(Beginning of Supplied material)
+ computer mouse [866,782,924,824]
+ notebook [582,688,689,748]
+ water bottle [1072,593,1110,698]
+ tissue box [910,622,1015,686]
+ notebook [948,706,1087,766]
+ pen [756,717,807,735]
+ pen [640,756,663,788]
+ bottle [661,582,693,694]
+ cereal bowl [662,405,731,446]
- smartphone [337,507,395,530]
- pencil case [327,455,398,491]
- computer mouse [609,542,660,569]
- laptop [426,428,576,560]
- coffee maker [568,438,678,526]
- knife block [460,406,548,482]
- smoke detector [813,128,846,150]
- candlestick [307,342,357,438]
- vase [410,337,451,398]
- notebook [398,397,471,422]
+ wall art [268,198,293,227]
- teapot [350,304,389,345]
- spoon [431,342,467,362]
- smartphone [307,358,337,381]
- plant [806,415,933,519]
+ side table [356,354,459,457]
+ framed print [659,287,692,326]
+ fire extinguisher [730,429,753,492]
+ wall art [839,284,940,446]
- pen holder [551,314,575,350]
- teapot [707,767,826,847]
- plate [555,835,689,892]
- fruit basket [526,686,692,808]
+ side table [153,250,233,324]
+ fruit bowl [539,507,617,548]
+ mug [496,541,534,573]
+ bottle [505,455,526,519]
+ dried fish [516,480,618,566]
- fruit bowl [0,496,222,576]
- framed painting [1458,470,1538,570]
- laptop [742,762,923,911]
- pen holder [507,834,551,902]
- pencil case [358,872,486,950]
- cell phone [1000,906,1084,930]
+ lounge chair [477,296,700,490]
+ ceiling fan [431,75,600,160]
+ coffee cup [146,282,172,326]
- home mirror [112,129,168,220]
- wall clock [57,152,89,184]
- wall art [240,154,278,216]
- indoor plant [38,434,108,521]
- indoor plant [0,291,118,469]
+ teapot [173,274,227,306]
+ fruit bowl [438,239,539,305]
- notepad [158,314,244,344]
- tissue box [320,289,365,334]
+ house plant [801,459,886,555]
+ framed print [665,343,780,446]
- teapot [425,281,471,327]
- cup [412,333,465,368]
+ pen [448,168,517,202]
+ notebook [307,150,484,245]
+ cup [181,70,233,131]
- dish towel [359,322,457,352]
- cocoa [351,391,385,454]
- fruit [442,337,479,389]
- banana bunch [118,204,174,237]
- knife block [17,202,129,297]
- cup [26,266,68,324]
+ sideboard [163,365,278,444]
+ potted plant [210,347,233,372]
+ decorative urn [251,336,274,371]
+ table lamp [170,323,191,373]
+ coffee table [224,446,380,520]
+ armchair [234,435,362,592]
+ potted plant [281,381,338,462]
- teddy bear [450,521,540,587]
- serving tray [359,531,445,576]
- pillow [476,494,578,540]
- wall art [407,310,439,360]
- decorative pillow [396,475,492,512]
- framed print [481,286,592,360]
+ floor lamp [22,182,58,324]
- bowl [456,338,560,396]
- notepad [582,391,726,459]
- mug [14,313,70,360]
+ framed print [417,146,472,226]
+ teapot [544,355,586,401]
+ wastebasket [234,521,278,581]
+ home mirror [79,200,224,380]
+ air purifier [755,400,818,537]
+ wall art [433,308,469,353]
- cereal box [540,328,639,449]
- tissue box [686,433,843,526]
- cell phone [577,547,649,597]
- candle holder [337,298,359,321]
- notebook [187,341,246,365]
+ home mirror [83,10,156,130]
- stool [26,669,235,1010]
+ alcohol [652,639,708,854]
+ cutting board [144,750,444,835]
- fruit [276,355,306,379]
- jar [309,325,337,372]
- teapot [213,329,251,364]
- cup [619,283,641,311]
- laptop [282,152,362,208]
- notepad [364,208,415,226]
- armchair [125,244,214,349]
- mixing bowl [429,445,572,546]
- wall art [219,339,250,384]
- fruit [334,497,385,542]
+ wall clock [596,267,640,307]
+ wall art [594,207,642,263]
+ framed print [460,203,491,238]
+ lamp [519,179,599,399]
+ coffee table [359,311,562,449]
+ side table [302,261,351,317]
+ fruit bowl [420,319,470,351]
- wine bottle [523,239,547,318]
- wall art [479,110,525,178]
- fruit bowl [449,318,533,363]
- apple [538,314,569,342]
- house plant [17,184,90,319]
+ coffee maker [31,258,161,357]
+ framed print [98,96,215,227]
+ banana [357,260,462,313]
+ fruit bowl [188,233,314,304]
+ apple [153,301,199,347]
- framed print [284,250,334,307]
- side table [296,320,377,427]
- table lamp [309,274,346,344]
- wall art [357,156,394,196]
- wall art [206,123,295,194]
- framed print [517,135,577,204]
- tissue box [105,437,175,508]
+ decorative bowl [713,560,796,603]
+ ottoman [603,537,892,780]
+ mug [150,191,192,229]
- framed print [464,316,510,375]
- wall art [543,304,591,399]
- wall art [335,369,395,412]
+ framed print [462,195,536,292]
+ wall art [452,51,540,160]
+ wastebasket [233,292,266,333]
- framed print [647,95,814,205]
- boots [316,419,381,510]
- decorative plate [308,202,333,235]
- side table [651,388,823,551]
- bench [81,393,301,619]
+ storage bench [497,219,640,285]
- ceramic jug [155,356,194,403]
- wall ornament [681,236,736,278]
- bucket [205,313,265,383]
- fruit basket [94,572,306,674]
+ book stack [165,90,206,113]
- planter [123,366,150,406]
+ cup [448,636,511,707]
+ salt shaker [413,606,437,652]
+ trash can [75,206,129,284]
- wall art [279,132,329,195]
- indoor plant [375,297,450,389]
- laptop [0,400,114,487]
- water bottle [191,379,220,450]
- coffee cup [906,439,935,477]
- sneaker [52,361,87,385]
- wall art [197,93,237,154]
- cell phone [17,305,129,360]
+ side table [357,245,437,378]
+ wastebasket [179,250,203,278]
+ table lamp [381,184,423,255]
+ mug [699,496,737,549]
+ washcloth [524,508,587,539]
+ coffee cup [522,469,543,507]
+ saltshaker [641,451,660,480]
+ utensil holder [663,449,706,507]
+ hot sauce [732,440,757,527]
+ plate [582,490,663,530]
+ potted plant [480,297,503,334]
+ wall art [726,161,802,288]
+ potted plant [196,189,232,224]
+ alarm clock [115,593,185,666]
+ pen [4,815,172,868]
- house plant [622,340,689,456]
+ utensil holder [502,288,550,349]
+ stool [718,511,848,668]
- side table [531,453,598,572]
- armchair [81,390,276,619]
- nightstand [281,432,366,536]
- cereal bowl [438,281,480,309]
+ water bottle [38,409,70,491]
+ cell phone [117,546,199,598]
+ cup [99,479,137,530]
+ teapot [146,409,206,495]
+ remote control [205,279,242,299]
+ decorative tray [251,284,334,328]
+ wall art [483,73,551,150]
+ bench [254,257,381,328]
(End of Supplied material)
Task directions: Please restate only the opening stretch of the records above: every line from the first through the one containing "cereal bowl [662,405,731,446]", exactly as written.

Exercise response:
+ computer mouse [866,782,924,824]
+ notebook [582,688,689,748]
+ water bottle [1072,593,1110,698]
+ tissue box [910,622,1015,686]
+ notebook [948,706,1087,766]
+ pen [756,717,807,735]
+ pen [640,756,663,788]
+ bottle [661,582,693,694]
+ cereal bowl [662,405,731,446]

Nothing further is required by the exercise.